*Instruction*.
Using the line that contains "List each element's" as the first line and the last line of the data as the final one, give every line in that range again exactly.

*The input*.

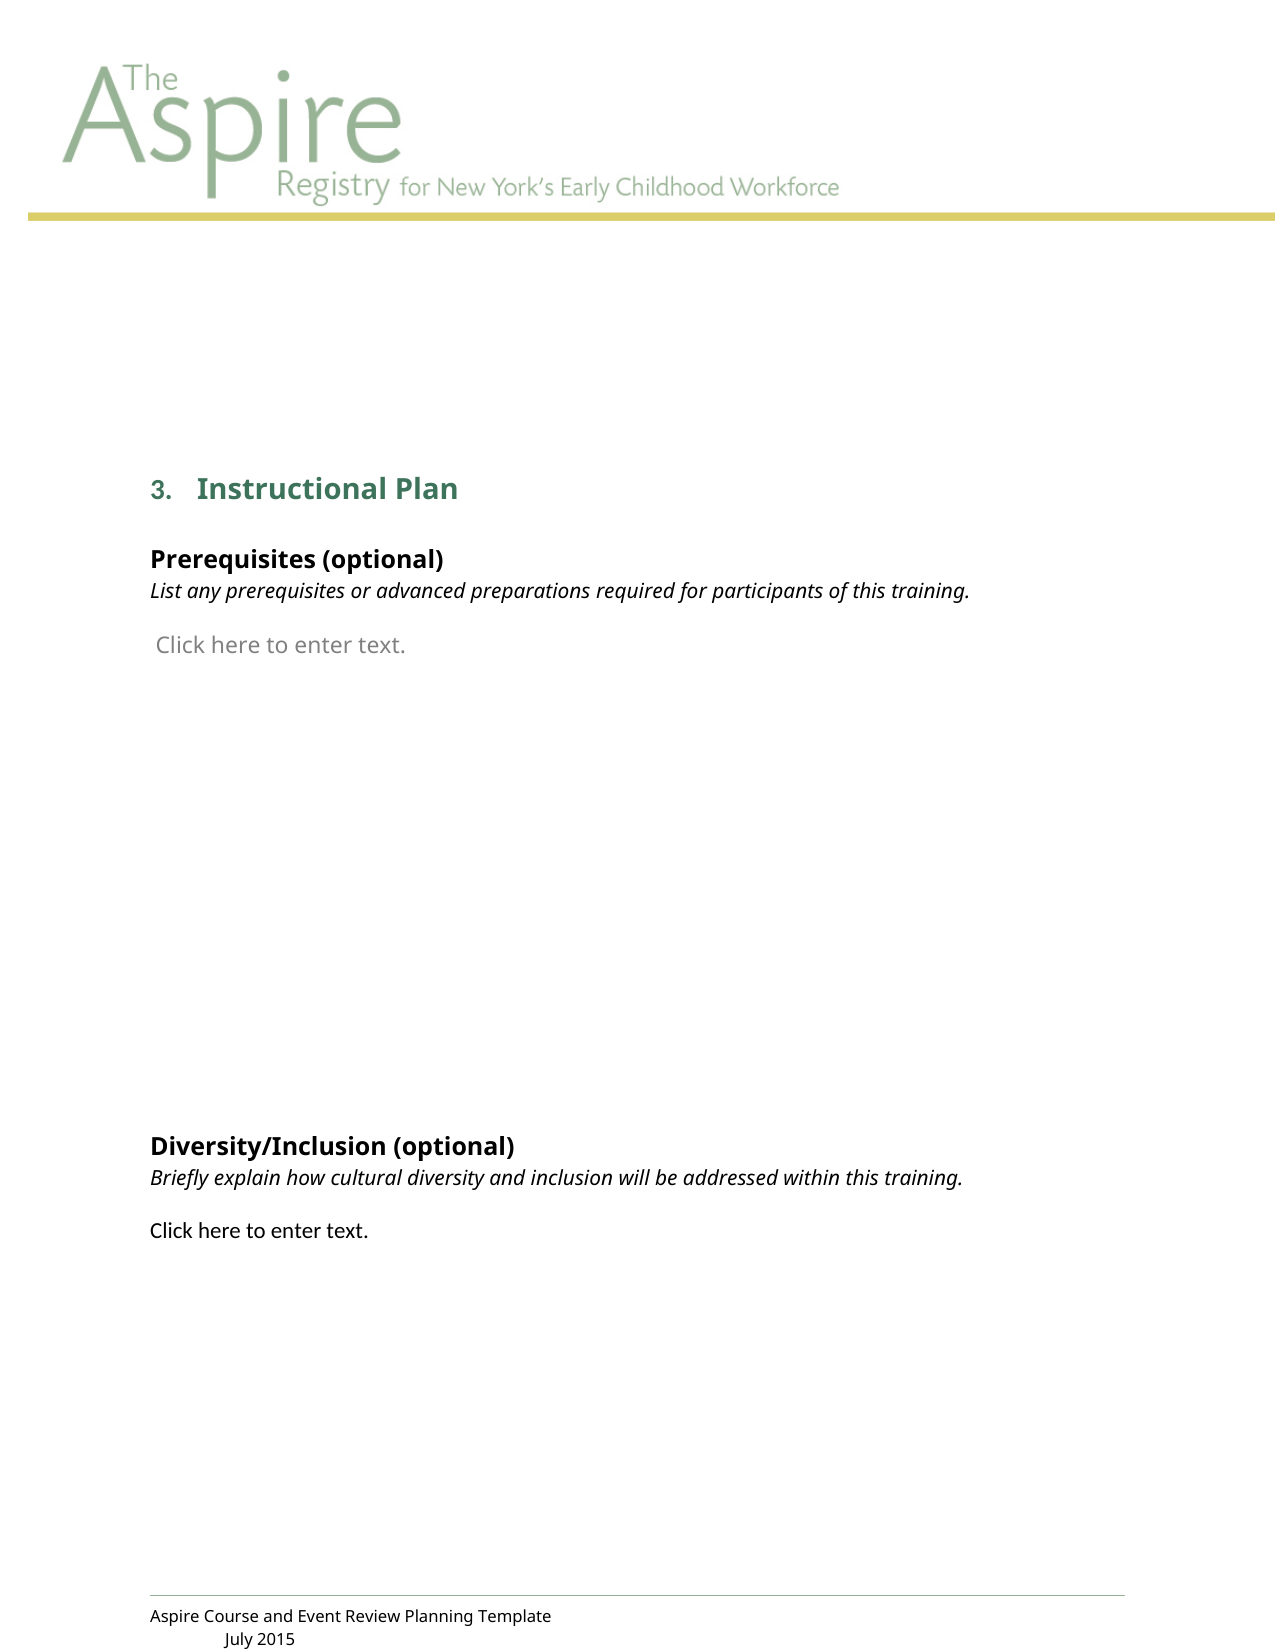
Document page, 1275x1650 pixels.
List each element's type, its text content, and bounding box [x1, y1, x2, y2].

picture [28, 14, 1275, 241]
list Instructional Plan [150, 468, 1125, 508]
text Diversity/Inclusion (optional) [150, 1129, 1125, 1163]
text List any prerequisites or advanced preparations required for participants of this training. [150, 576, 1125, 604]
text Briefly explain how cultural diversity and inclusion will be addressed within this training. [150, 1163, 1125, 1191]
text Prerequisites (optional) [150, 542, 1125, 576]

*Response to this task*.
List each element's type, its text content, and bounding box [x1, y1, x2, y2].

picture [28, 14, 1275, 241]
list Instructional Plan [150, 468, 1125, 508]
text Diversity/Inclusion (optional) [150, 1129, 1125, 1163]
text List any prerequisites or advanced preparations required for participants of this training. [150, 576, 1125, 604]
text Briefly explain how cultural diversity and inclusion will be addressed within this training. [150, 1163, 1125, 1191]
text Prerequisites (optional) [150, 542, 1125, 576]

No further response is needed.